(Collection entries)
········
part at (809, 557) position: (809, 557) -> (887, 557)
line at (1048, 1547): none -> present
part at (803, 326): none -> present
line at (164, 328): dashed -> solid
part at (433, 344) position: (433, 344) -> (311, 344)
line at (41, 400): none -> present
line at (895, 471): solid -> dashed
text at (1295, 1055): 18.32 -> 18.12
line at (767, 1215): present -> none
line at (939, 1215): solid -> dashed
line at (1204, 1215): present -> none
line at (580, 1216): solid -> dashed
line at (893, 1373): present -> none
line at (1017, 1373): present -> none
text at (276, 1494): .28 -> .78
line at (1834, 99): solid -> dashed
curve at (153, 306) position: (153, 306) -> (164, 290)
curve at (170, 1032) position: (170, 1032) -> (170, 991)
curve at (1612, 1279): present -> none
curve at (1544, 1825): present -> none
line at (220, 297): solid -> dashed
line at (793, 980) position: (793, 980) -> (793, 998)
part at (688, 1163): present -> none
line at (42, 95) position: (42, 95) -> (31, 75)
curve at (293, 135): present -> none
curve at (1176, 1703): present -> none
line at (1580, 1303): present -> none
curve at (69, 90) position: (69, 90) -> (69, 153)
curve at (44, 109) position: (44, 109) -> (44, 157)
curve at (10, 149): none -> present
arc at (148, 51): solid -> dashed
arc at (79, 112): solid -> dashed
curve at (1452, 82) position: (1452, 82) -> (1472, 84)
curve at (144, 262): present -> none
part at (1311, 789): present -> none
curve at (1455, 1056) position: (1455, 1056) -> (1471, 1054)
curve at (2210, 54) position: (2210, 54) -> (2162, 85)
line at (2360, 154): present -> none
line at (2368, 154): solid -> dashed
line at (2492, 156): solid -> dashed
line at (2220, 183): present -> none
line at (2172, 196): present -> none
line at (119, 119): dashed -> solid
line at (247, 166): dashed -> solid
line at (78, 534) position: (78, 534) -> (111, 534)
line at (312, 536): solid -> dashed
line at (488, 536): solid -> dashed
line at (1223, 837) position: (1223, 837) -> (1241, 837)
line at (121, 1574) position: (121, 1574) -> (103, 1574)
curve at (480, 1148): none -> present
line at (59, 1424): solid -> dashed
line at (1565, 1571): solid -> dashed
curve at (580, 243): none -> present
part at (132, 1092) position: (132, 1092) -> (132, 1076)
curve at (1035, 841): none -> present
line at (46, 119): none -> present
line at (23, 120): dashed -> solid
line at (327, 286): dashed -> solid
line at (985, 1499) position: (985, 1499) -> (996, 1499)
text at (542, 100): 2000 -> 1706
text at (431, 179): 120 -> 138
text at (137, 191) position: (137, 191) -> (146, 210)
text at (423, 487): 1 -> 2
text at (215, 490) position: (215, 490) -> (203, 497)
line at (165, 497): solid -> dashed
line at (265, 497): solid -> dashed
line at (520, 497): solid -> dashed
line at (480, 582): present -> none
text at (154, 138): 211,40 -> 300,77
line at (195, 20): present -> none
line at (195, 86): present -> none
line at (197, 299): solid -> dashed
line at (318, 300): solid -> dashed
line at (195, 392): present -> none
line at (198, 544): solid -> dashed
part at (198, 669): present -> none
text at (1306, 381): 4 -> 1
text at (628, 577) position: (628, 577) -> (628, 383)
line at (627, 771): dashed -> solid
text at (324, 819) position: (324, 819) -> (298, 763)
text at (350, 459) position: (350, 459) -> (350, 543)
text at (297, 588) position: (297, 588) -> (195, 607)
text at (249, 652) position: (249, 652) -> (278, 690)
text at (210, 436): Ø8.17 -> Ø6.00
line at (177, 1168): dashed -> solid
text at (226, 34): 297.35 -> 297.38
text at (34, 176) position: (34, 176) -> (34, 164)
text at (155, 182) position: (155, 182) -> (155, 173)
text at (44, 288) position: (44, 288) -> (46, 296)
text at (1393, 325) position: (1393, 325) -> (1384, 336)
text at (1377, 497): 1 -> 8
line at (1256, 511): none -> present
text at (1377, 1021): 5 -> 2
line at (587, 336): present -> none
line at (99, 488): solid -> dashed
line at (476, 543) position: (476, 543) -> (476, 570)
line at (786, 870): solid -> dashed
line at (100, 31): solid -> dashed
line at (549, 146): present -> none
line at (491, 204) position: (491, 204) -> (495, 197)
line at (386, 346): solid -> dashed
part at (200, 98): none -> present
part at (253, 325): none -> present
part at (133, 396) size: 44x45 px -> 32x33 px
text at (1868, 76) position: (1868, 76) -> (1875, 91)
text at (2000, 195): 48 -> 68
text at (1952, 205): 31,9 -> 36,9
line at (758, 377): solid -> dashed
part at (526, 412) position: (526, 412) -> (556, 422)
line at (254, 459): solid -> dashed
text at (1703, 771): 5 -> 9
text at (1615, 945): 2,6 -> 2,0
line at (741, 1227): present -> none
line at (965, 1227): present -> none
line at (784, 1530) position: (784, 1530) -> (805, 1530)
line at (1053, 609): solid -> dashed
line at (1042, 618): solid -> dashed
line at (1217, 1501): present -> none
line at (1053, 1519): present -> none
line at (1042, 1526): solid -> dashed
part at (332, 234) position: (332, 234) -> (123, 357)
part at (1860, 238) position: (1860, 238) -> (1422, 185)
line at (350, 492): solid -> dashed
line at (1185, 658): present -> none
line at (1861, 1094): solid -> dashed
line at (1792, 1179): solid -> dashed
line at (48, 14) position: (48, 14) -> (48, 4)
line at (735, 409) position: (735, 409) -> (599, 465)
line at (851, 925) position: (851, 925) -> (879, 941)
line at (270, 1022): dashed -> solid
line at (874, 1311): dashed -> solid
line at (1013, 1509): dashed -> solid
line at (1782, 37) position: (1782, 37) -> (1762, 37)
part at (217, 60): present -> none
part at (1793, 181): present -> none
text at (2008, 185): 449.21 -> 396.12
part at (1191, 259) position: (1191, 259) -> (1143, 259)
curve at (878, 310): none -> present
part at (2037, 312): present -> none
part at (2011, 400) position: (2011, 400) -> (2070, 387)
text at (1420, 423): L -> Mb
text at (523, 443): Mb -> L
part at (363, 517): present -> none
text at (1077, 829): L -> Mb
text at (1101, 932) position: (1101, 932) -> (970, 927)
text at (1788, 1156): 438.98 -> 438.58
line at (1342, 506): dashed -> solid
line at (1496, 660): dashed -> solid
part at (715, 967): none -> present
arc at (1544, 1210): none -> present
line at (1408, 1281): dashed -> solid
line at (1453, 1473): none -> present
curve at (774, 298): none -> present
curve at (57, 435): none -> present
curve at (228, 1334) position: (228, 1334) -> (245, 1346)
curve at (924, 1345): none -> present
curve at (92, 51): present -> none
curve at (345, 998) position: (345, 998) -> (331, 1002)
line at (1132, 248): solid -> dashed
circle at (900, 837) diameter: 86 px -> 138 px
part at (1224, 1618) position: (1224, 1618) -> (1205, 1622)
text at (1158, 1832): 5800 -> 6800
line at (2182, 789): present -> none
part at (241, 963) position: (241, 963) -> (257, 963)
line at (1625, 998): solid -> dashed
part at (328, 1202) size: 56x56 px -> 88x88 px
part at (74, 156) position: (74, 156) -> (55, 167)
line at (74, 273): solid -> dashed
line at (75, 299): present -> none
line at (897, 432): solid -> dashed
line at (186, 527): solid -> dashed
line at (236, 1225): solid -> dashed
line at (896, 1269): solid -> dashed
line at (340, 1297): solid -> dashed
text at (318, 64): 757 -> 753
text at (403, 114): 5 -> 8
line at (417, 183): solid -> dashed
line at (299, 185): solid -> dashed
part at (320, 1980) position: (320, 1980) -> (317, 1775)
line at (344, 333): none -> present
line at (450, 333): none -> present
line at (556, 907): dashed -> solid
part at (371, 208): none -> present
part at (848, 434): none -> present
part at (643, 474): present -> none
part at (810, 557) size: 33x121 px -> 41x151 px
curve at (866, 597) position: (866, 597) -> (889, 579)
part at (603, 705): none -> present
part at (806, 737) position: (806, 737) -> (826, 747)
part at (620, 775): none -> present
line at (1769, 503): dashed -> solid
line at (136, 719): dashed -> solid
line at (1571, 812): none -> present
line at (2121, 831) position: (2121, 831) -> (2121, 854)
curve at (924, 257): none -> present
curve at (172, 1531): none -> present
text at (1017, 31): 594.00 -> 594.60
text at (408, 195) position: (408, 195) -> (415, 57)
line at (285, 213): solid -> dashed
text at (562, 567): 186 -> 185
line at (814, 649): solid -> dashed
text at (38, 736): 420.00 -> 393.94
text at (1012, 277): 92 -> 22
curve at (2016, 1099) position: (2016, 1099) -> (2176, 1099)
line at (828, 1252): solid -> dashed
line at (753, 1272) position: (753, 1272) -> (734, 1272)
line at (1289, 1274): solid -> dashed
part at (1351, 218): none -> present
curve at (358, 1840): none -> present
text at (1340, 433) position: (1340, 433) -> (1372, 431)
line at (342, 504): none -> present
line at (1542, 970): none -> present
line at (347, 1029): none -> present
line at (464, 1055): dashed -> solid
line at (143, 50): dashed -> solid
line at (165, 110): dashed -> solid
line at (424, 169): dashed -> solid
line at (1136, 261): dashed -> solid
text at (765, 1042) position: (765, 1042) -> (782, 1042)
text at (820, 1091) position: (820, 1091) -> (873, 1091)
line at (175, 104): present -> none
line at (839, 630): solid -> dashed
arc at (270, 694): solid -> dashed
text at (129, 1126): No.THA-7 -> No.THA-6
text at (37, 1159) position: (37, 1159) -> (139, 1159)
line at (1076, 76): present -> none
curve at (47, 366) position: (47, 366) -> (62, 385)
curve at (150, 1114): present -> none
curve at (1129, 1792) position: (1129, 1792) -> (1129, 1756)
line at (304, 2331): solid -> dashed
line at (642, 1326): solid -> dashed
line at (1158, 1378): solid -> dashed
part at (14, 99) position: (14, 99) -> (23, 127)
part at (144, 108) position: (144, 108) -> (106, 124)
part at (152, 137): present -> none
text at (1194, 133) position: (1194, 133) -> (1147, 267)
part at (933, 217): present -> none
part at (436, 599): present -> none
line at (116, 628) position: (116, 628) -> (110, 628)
········
## WHAT YOU ARE ASKED TO DO
Locate each line in the records above that contains the string "size", and copy every such line.

## REPLY
part at (133, 396) size: 44x45 px -> 32x33 px
part at (328, 1202) size: 56x56 px -> 88x88 px
part at (810, 557) size: 33x121 px -> 41x151 px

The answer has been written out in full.